### [PROBLEM]
Copy the data below exactly, omitting any picture it contains.

Segment Start: MATERIAL PROVIDED

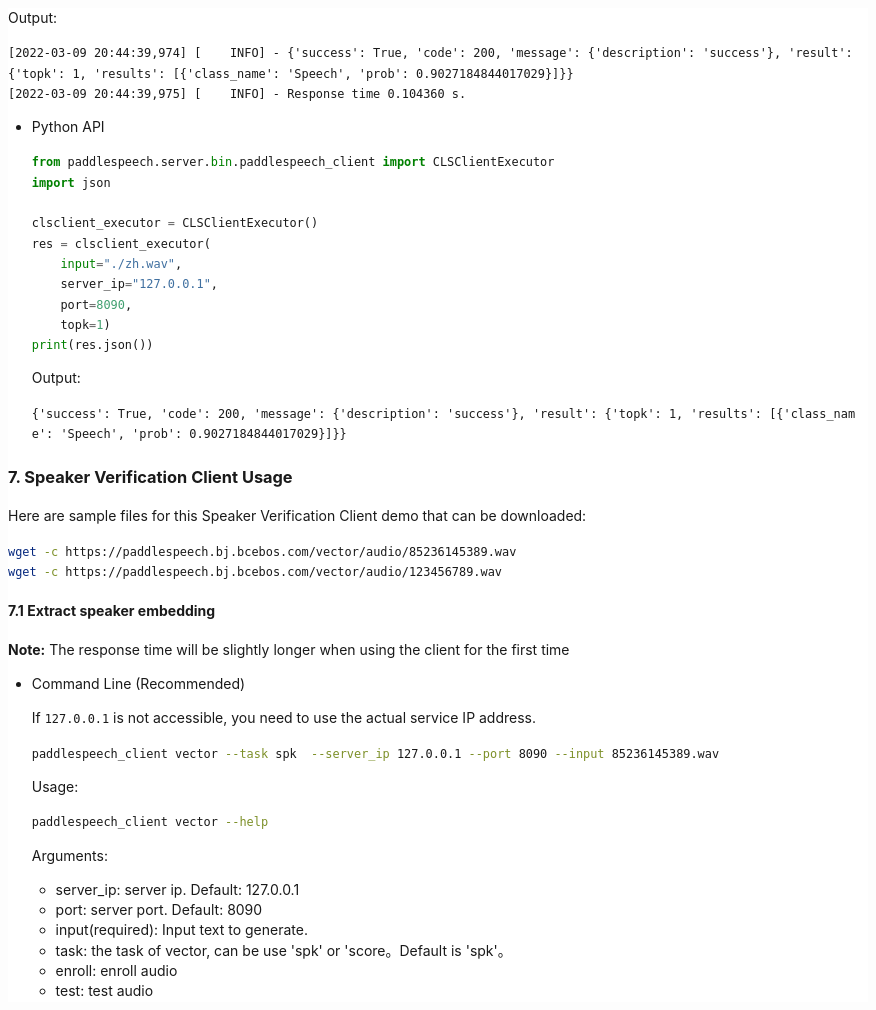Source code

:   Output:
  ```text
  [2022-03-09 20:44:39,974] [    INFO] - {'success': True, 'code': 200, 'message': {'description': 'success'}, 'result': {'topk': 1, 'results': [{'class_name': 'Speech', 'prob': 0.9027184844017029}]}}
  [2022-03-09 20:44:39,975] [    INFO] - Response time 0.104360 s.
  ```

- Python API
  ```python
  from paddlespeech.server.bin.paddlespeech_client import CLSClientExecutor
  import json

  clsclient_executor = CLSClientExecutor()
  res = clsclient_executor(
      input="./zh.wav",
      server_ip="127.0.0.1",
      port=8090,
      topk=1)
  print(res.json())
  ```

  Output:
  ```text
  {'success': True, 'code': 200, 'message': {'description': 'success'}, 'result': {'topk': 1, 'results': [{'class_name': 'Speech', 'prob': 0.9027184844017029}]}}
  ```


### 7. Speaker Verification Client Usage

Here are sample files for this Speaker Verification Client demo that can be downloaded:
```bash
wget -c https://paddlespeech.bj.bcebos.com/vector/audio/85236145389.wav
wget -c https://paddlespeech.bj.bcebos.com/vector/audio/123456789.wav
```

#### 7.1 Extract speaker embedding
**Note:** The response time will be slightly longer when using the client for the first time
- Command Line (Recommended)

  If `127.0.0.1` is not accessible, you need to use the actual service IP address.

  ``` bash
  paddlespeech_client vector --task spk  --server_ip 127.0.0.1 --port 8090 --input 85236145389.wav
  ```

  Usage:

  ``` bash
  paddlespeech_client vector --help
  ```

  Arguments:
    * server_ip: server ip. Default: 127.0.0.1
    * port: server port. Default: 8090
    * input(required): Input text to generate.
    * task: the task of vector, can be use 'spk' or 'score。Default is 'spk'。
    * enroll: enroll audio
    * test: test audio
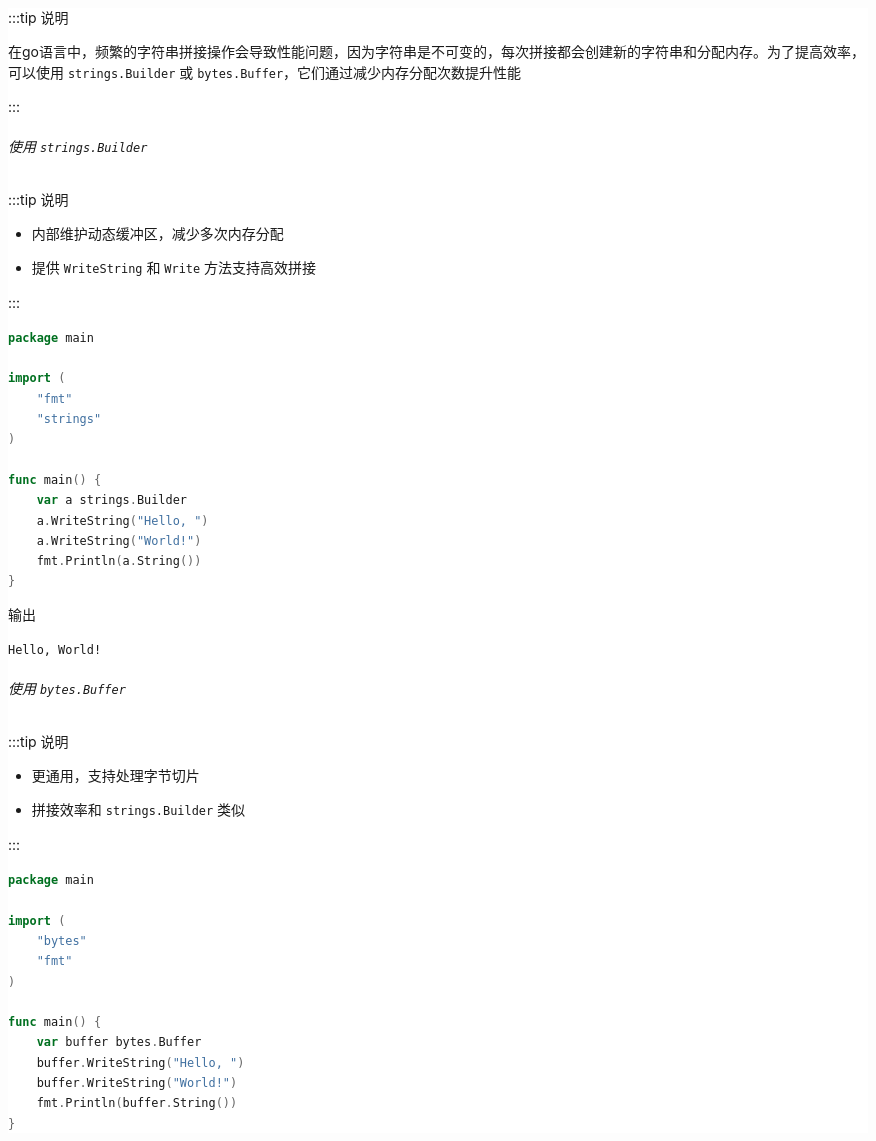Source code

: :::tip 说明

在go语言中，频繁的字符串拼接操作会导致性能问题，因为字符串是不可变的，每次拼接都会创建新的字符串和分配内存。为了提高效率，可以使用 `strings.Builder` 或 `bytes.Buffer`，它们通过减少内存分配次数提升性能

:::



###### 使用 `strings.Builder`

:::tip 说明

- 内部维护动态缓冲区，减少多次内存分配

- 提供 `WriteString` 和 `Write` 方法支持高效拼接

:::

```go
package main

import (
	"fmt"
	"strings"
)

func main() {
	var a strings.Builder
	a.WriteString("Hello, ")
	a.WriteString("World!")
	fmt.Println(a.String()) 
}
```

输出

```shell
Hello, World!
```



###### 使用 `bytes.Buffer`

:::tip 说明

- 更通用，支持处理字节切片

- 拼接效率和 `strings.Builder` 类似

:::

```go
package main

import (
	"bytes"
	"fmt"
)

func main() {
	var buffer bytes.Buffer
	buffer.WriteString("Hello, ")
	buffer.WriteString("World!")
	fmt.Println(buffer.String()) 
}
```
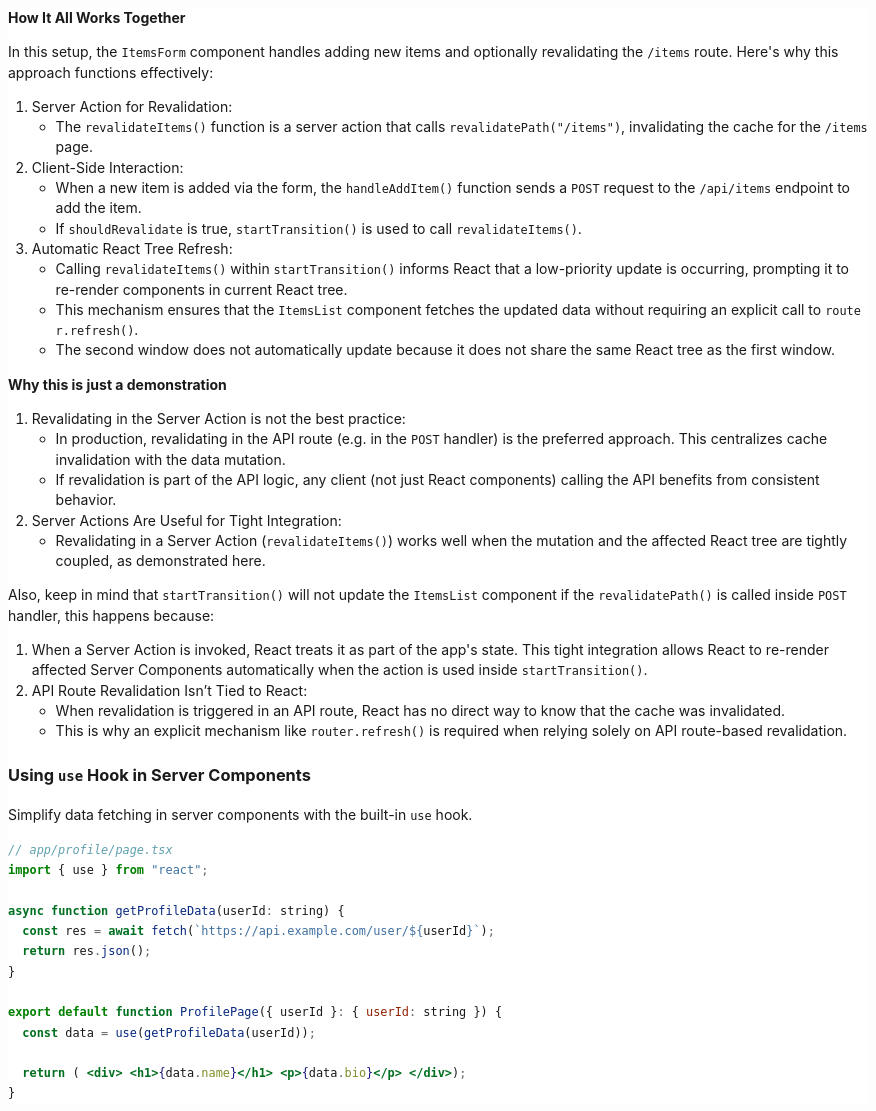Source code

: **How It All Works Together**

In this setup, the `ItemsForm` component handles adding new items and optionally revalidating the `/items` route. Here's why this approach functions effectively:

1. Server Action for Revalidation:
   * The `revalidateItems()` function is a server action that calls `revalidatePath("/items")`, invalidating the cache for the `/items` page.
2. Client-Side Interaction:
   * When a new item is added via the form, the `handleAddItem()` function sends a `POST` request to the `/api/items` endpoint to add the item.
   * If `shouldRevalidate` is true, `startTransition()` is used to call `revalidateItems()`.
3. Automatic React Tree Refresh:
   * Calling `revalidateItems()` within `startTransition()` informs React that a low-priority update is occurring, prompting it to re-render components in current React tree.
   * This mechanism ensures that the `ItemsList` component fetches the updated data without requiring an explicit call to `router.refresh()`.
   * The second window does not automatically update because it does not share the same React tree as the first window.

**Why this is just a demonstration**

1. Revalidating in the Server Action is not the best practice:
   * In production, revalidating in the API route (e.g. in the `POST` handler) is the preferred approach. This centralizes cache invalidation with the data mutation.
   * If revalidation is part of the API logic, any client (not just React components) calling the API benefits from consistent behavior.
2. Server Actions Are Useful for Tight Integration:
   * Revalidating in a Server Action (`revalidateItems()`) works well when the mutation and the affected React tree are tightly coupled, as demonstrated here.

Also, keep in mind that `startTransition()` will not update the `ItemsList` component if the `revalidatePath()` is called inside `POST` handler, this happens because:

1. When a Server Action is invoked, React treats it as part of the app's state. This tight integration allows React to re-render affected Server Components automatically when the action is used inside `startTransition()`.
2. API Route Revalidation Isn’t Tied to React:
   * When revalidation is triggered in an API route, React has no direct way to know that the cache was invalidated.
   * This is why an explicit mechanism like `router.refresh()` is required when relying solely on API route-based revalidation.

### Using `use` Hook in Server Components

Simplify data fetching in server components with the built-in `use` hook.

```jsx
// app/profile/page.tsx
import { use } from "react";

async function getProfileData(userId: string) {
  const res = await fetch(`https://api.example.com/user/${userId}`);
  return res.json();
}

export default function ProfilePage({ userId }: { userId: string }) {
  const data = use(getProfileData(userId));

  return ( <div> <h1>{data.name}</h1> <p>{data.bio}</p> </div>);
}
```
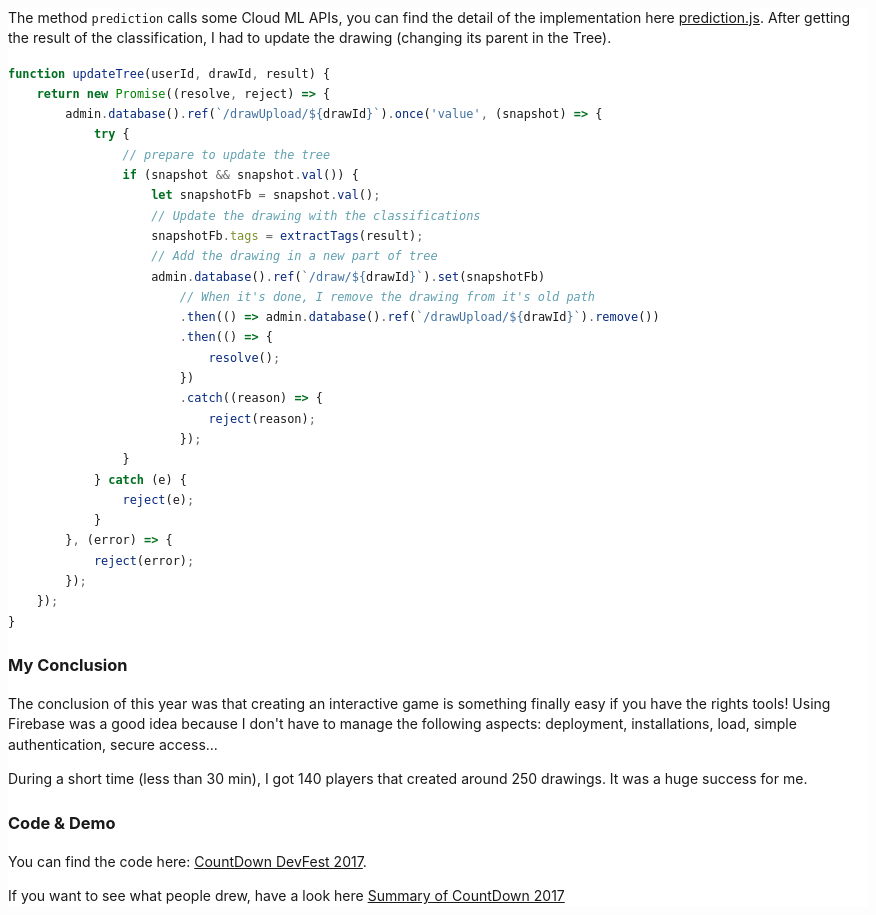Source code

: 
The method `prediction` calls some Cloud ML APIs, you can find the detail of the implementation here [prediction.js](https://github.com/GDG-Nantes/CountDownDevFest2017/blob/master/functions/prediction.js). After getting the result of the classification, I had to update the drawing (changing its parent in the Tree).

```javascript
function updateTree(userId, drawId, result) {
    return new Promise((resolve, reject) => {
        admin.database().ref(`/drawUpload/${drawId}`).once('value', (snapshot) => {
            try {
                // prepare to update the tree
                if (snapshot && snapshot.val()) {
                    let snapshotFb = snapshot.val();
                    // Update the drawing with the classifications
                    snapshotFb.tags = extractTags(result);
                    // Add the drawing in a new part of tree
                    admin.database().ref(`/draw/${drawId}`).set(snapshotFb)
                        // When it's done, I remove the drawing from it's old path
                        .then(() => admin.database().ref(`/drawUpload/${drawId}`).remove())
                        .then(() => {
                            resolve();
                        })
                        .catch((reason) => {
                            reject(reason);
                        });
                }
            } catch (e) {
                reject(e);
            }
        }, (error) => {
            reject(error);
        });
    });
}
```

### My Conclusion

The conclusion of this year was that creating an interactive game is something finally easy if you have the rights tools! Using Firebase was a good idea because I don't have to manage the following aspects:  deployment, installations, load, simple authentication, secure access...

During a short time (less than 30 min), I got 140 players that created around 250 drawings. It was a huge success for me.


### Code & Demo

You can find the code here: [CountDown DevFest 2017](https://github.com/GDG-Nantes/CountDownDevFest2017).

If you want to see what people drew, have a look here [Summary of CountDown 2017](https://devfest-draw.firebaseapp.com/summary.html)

Segment End: MATERIAL PROVIDED

### [ANSWER TO THE PROBLEM]
Source code

:   Output:
  ```text
  [2022-03-09 20:44:39,974] [    INFO] - {'success': True, 'code': 200, 'message': {'description': 'success'}, 'result': {'topk': 1, 'results': [{'class_name': 'Speech', 'prob': 0.9027184844017029}]}}
  [2022-03-09 20:44:39,975] [    INFO] - Response time 0.104360 s.
  ```

- Python API
  ```python
  from paddlespeech.server.bin.paddlespeech_client import CLSClientExecutor
  import json

  clsclient_executor = CLSClientExecutor()
  res = clsclient_executor(
      input="./zh.wav",
      server_ip="127.0.0.1",
      port=8090,
      topk=1)
  print(res.json())
  ```

  Output:
  ```text
  {'success': True, 'code': 200, 'message': {'description': 'success'}, 'result': {'topk': 1, 'results': [{'class_name': 'Speech', 'prob': 0.9027184844017029}]}}
  ```


### 7. Speaker Verification Client Usage

Here are sample files for this Speaker Verification Client demo that can be downloaded:
```bash
wget -c https://paddlespeech.bj.bcebos.com/vector/audio/85236145389.wav
wget -c https://paddlespeech.bj.bcebos.com/vector/audio/123456789.wav
```

#### 7.1 Extract speaker embedding
**Note:** The response time will be slightly longer when using the client for the first time
- Command Line (Recommended)

  If `127.0.0.1` is not accessible, you need to use the actual service IP address.

  ``` bash
  paddlespeech_client vector --task spk  --server_ip 127.0.0.1 --port 8090 --input 85236145389.wav
  ```

  Usage:

  ``` bash
  paddlespeech_client vector --help
  ```

  Arguments:
    * server_ip: server ip. Default: 127.0.0.1
    * port: server port. Default: 8090
    * input(required): Input text to generate.
    * task: the task of vector, can be use 'spk' or 'score。Default is 'spk'。
    * enroll: enroll audio
    * test: test audio
Source code

: :::tip 说明

在go语言中，频繁的字符串拼接操作会导致性能问题，因为字符串是不可变的，每次拼接都会创建新的字符串和分配内存。为了提高效率，可以使用 `strings.Builder` 或 `bytes.Buffer`，它们通过减少内存分配次数提升性能

:::



###### 使用 `strings.Builder`

:::tip 说明

- 内部维护动态缓冲区，减少多次内存分配

- 提供 `WriteString` 和 `Write` 方法支持高效拼接

:::

```go
package main

import (
	"fmt"
	"strings"
)

func main() {
	var a strings.Builder
	a.WriteString("Hello, ")
	a.WriteString("World!")
	fmt.Println(a.String()) 
}
```

输出

```shell
Hello, World!
```



###### 使用 `bytes.Buffer`

:::tip 说明

- 更通用，支持处理字节切片

- 拼接效率和 `strings.Builder` 类似

:::

```go
package main

import (
	"bytes"
	"fmt"
)

func main() {
	var buffer bytes.Buffer
	buffer.WriteString("Hello, ")
	buffer.WriteString("World!")
	fmt.Println(buffer.String()) 
}
```
Source code

: **How It All Works Together**

In this setup, the `ItemsForm` component handles adding new items and optionally revalidating the `/items` route. Here's why this approach functions effectively:

1. Server Action for Revalidation:
   * The `revalidateItems()` function is a server action that calls `revalidatePath("/items")`, invalidating the cache for the `/items` page.
2. Client-Side Interaction:
   * When a new item is added via the form, the `handleAddItem()` function sends a `POST` request to the `/api/items` endpoint to add the item.
   * If `shouldRevalidate` is true, `startTransition()` is used to call `revalidateItems()`.
3. Automatic React Tree Refresh:
   * Calling `revalidateItems()` within `startTransition()` informs React that a low-priority update is occurring, prompting it to re-render components in current React tree.
   * This mechanism ensures that the `ItemsList` component fetches the updated data without requiring an explicit call to `router.refresh()`.
   * The second window does not automatically update because it does not share the same React tree as the first window.

**Why this is just a demonstration**

1. Revalidating in the Server Action is not the best practice:
   * In production, revalidating in the API route (e.g. in the `POST` handler) is the preferred approach. This centralizes cache invalidation with the data mutation.
   * If revalidation is part of the API logic, any client (not just React components) calling the API benefits from consistent behavior.
2. Server Actions Are Useful for Tight Integration:
   * Revalidating in a Server Action (`revalidateItems()`) works well when the mutation and the affected React tree are tightly coupled, as demonstrated here.

Also, keep in mind that `startTransition()` will not update the `ItemsList` component if the `revalidatePath()` is called inside `POST` handler, this happens because:

1. When a Server Action is invoked, React treats it as part of the app's state. This tight integration allows React to re-render affected Server Components automatically when the action is used inside `startTransition()`.
2. API Route Revalidation Isn’t Tied to React:
   * When revalidation is triggered in an API route, React has no direct way to know that the cache was invalidated.
   * This is why an explicit mechanism like `router.refresh()` is required when relying solely on API route-based revalidation.

### Using `use` Hook in Server Components

Simplify data fetching in server components with the built-in `use` hook.

```jsx
// app/profile/page.tsx
import { use } from "react";

async function getProfileData(userId: string) {
  const res = await fetch(`https://api.example.com/user/${userId}`);
  return res.json();
}

export default function ProfilePage({ userId }: { userId: string }) {
  const data = use(getProfileData(userId));

  return ( <div> <h1>{data.name}</h1> <p>{data.bio}</p> </div>);
}
```
Source code

: 
The method `prediction` calls some Cloud ML APIs, you can find the detail of the implementation here [prediction.js](https://github.com/GDG-Nantes/CountDownDevFest2017/blob/master/functions/prediction.js). After getting the result of the classification, I had to update the drawing (changing its parent in the Tree).

```javascript
function updateTree(userId, drawId, result) {
    return new Promise((resolve, reject) => {
        admin.database().ref(`/drawUpload/${drawId}`).once('value', (snapshot) => {
            try {
                // prepare to update the tree
                if (snapshot && snapshot.val()) {
                    let snapshotFb = snapshot.val();
                    // Update the drawing with the classifications
                    snapshotFb.tags = extractTags(result);
                    // Add the drawing in a new part of tree
                    admin.database().ref(`/draw/${drawId}`).set(snapshotFb)
                        // When it's done, I remove the drawing from it's old path
                        .then(() => admin.database().ref(`/drawUpload/${drawId}`).remove())
                        .then(() => {
                            resolve();
                        })
                        .catch((reason) => {
                            reject(reason);
                        });
                }
            } catch (e) {
                reject(e);
            }
        }, (error) => {
            reject(error);
        });
    });
}
```

### My Conclusion

The conclusion of this year was that creating an interactive game is something finally easy if you have the rights tools! Using Firebase was a good idea because I don't have to manage the following aspects:  deployment, installations, load, simple authentication, secure access...

During a short time (less than 30 min), I got 140 players that created around 250 drawings. It was a huge success for me.


### Code & Demo

You can find the code here: [CountDown DevFest 2017](https://github.com/GDG-Nantes/CountDownDevFest2017).

If you want to see what people drew, have a look here [Summary of CountDown 2017](https://devfest-draw.firebaseapp.com/summary.html)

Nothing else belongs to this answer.